⟨

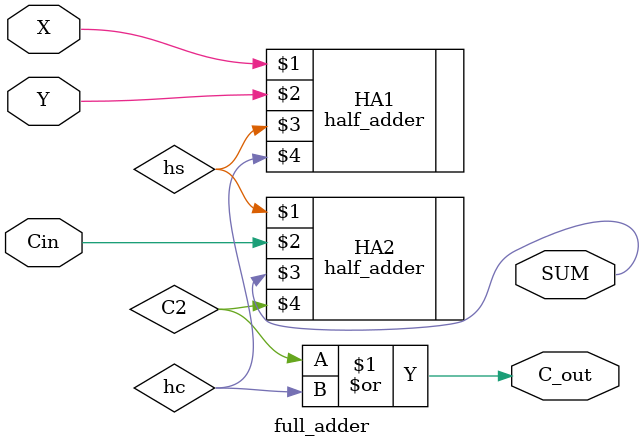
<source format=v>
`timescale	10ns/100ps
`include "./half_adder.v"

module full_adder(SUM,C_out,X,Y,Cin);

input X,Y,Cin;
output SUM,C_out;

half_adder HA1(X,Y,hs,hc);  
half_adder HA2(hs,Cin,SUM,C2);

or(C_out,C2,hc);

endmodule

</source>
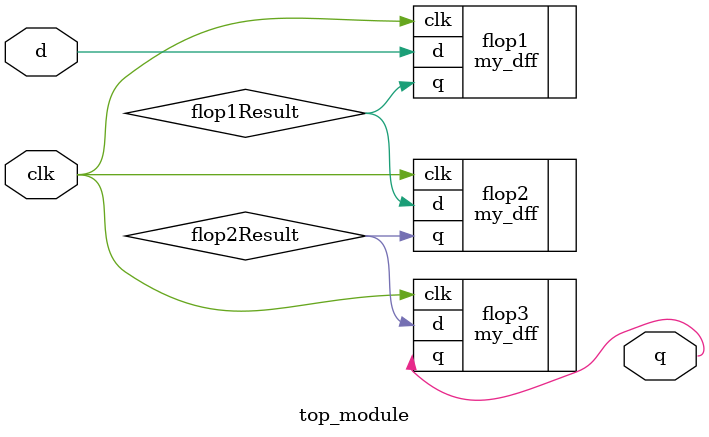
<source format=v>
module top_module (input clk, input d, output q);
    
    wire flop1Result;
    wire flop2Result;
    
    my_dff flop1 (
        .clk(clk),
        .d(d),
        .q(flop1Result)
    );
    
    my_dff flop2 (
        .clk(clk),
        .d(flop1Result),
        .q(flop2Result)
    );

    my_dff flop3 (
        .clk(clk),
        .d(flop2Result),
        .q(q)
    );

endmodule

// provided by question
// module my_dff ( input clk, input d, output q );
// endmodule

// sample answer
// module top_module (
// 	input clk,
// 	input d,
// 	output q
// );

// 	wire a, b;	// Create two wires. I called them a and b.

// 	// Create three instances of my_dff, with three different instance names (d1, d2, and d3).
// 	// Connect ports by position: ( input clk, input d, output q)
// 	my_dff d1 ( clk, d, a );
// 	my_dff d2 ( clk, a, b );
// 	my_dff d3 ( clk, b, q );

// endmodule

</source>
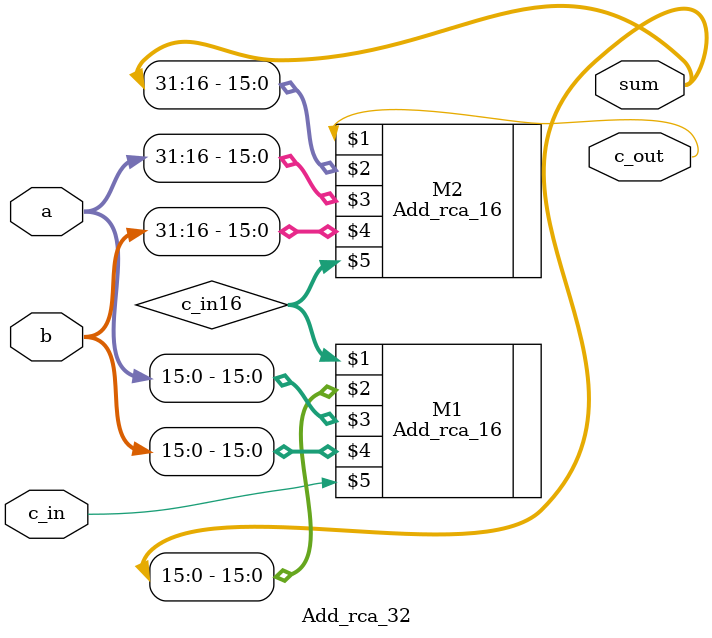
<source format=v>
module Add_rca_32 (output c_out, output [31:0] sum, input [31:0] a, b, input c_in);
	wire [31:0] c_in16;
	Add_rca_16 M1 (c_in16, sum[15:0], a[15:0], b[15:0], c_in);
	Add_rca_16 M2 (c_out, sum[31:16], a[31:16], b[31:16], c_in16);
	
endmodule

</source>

⟩

Aim of the task:
Which lines of the material contain "input"? List them.

Solution below:
input X,Y,Cin;
module top_module (input clk, input d, output q);
// module my_dff ( input clk, input d, output q );
// 	input clk,
// 	input d,
// 	// Connect ports by position: ( input clk, input d, output q)
module Add_rca_32 (output c_out, output [31:0] sum, input [31:0] a, b, input c_in);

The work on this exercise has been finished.